Down to the last line, restate the records word for word, but not the pictures.

(Camera intrinsics and pose data)
----------

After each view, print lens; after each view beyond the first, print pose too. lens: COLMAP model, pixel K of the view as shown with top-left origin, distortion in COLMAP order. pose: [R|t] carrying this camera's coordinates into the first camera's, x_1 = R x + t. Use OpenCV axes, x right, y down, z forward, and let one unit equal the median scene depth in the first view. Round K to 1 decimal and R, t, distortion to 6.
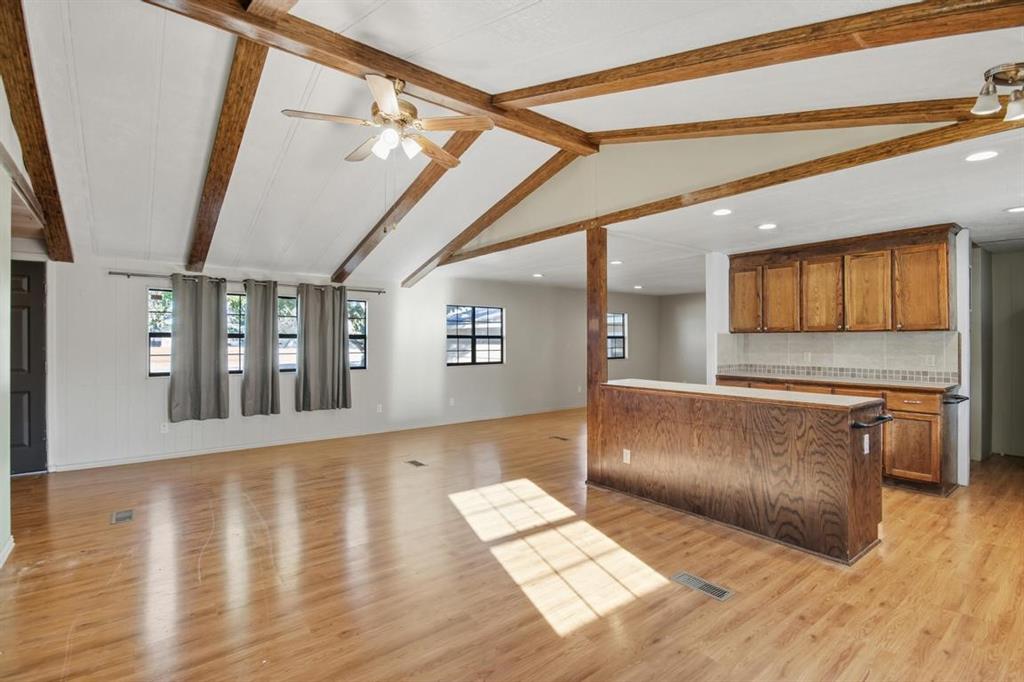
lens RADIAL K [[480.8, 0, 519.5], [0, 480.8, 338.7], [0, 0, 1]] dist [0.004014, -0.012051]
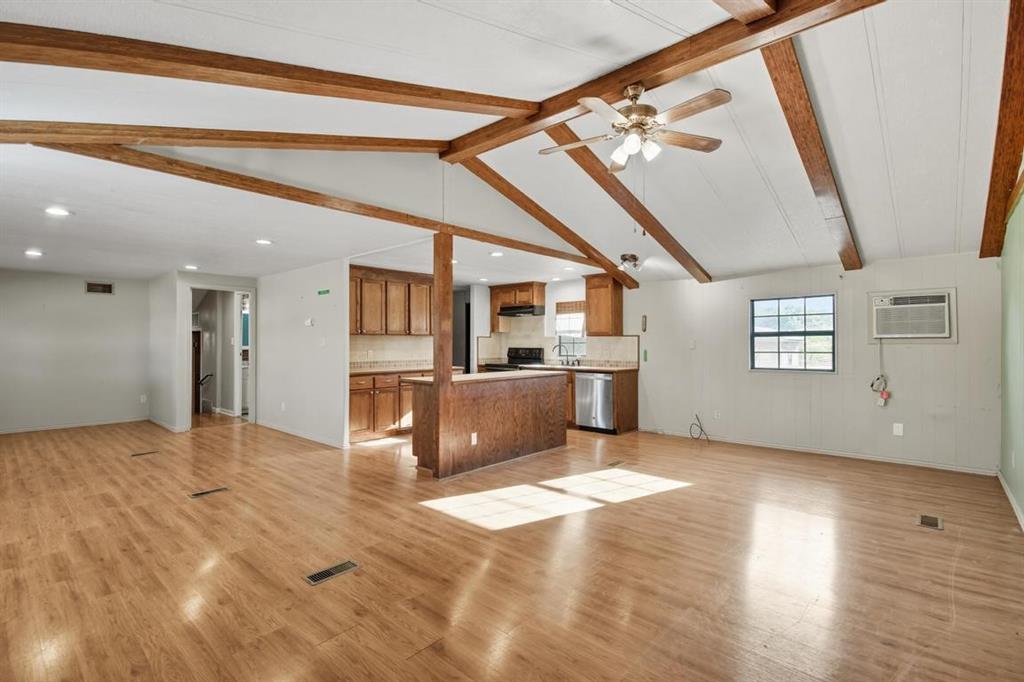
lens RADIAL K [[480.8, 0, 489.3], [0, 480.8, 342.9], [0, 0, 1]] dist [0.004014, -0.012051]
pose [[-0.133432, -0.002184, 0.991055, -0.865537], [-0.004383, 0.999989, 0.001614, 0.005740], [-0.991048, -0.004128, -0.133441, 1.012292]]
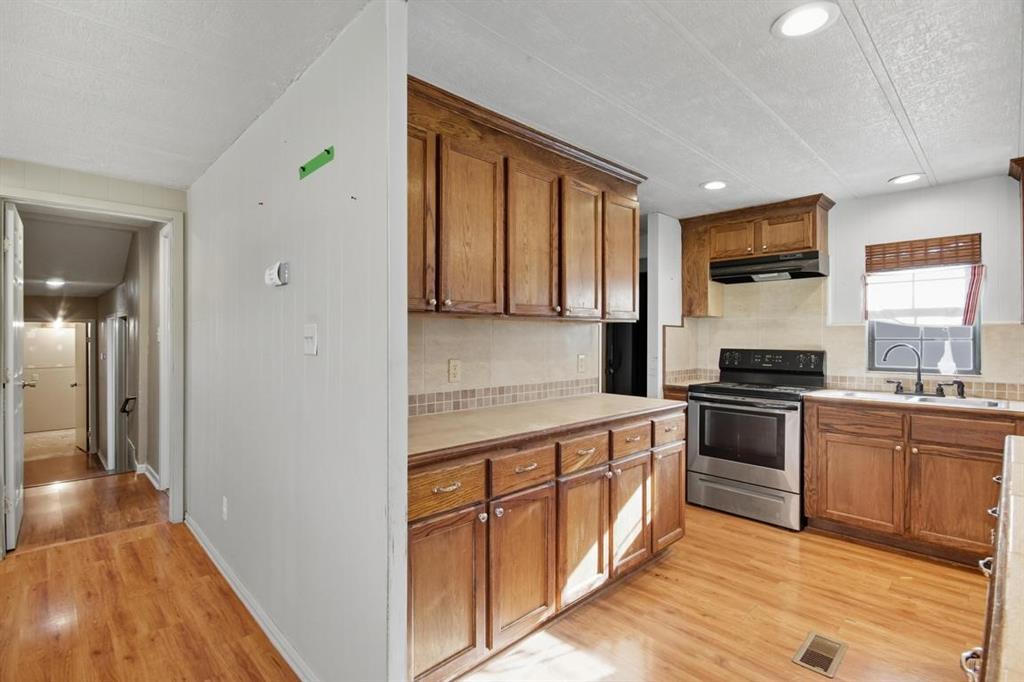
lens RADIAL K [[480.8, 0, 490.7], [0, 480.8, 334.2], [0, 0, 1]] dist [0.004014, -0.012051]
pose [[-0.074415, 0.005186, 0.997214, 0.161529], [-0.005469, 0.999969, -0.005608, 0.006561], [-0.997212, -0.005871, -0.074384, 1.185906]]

----------

Solution:
After each view, print lens; after each view beyond the first, print pose too. lens: COLMAP model, pixel K of the view as shown with top-left origin, distortion in COLMAP order. pose: [R|t] carrying this camera's coordinates into the first camera's, x_1 = R x + t. Use OpenCV axes, x right, y down, z forward, and let one unit equal the median scene depth in the first view. Round K to 1 decimal and R, t, distortion to 6.
lens RADIAL K [[480.8, 0, 519.5], [0, 480.8, 338.7], [0, 0, 1]] dist [0.004014, -0.012051]
lens RADIAL K [[480.8, 0, 489.3], [0, 480.8, 342.9], [0, 0, 1]] dist [0.004014, -0.012051]
pose [[-0.133432, -0.002184, 0.991055, -0.865537], [-0.004383, 0.999989, 0.001614, 0.005740], [-0.991048, -0.004128, -0.133441, 1.012292]]
lens RADIAL K [[480.8, 0, 490.7], [0, 480.8, 334.2], [0, 0, 1]] dist [0.004014, -0.012051]
pose [[-0.074415, 0.005186, 0.997214, 0.161529], [-0.005469, 0.999969, -0.005608, 0.006561], [-0.997212, -0.005871, -0.074384, 1.185906]]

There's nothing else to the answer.